Clinical Trial Details
— Status: Terminated
Administrative data
NCT number |
NCT04729946 |
Other study ID # |
20-884 |
Secondary ID |
|
Status |
Terminated |
Phase |
N/A
|
First received |
|
Last updated |
|
Start date |
March 3, 2021 |
Est. completion date |
April 6, 2022 |
Study information
Verified date |
June 2023 |
Source |
The Cleveland Clinic |
Contact |
n/a |
Is FDA regulated |
No |
Health authority |
|
Study type |
Interventional
|
Clinical Trial Summary
The Pure-Vu® System can be effectively used as a cleansing device in patients admitted with
acute LGIB to the intensive care unit and the regular nurse floor (RNF) bypassing the need to
administer an oral bowel preparation for adequate visualization and hence decreasing time to
colonoscopy and improving diagnostic and therapeutic yield.
Description:
Acute lower gastrointestinal bleeding (LGIB), while generally defined as gastrointestinal
bleeding distal to the ligament of Treitz, can be categorized into small bowel and colorectal
bleeding, two sites with distinct presentations as well as diagnostic and management options
(1). Acute LGIB secondary to a colorectal source usually presents with sudden onset
hematochezia with or without acute blood loss anemia and hemodynamic instability, and usually
leads to multiple invasive procedures and hospitalizations. It accounts for up to one-third
of all hospitalizations related to GIB (2). The current guidelines recommend urgent
colonoscopy to be performed within 8 to 24 hours of presentation and after adequate colon
preparation to improve visualization and diagnostic/therapeutic yield (1). While studies
looking at optimal timing of colonoscopy are limited for patients with acute LGIB, a study
comparing 48 patients with diverticular bleeding who underwent colonoscopy after rapid
polyethylene glycol (PEG) preparation and within 12 hours of presentation with endoscopic
hemostasis compared to 73 controls without endoscopic hemostasis, found a significant
improvement in outcomes in the group that underwent hemostasis, including bleeding (0% vs.
53%) and hospital length (median of 2 days vs. 5 days) (3). In another RCT of 100 patients
presenting with LGIB, colonoscopy within 8 hours of presentation after rapid preparation lead
to a more definite diagnosis compared to patients who underwent elective colonoscopy within
96 hours of presentation (4). Urgent colonoscopy however requires the rapid administration of
a large volume bowel preparation over 3-4 hours until the rectal effluent is clear (1). Purge
preparation can be challenging in critically ill patients and frequently requires the
placement of a nasogastric tube for administration of the preparation which could place the
patient at risk of aspiration, poor tolerance, and rarely, electrolyte imbalances (1).
Moreover, bleeding can subside while awaiting resuscitation and bowel preparation prior to
endoscopic intervention, which could lead to a decreased diagnostic and therapeutic yield.

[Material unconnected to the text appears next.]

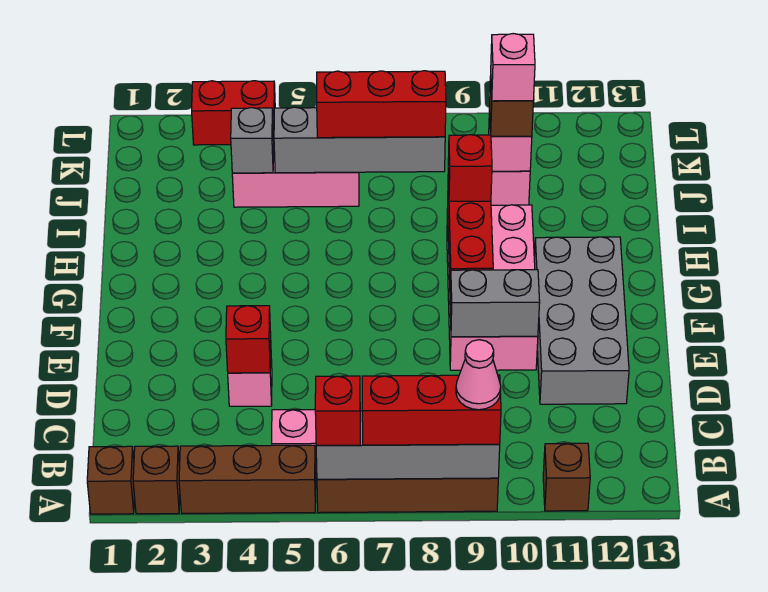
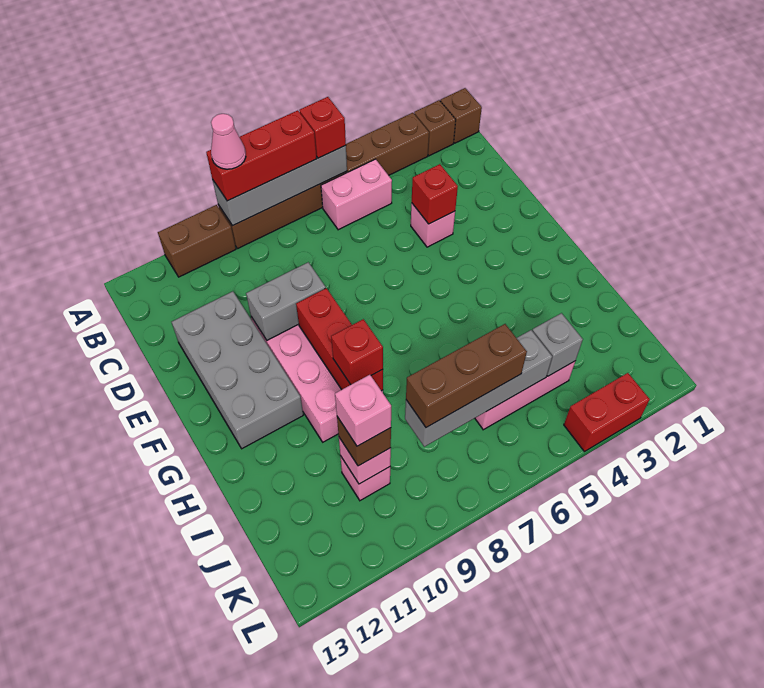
brown brick A11 level 1 -> brown brick A10:A11 level 1
red brick J6:J8 level 3 -> brown brick J6:J8 level 3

The guidelines recommend against unprepped colonoscopy due to poor visualization and
increased perforation risk (1). A pilot study looked at the effect of "hydroflush
colonoscopy" in acute LGIB with minimally prepped colons (tap water enema without oral
preparation). "Hydroflush colonoscopy" was defined as colonoscopy using a combination of a
water jet pump irrigation and a mechanical endoscope suction device (BioVac direct suction
device). Out of the 12 patients included, the cecum was reached 69% of the time and
endoscopic visualization was found to be adequate to find the source of bleeding in all
procedures (5). The Pure-Vu® System (MotusGI Ltd.), a novel Food and Drug Administration
(FDA) 510k cleared intra-procedural cleansing device, has been recently introduced. The
Pure-Vu® System integrates with the colonoscope and generates a pulsed vortex mixture of
water and air in order to remove debris and is active at the time of cleansing to evacuate
colonic contents simultaneously (6). Its effectiveness has been studied in colonoscopies
requiring minimal preparation regimens with excellent and safe results (7,8). A multicenter
European feasibility study looked at 47 patients referred for colonoscopy who received a
limited bowel preparation and found significant improvement in the proportion of patients
with adequate preparation, with a median Boston bowel preparation score (BBPS) increased from
3[0-5] to 9 [8-9] (8). The REDUCE trial (9), another multicenter, single-arm study, was the
first trial to study Pure-Vu® in the inpatient setting, which enrolled 95 hospitalized
subjects. Adequate bowel preparation improved from 38% (95% CI 28,49) to 96% (CI 90-99) in
the evaluated segments. The mean BBPS improved from 1.74 in the left colon, 1.74 in the
transverse colon, 1.5 in the right colon to 2.89, 2.91 and 2.86 respectively (p<0.001) (9).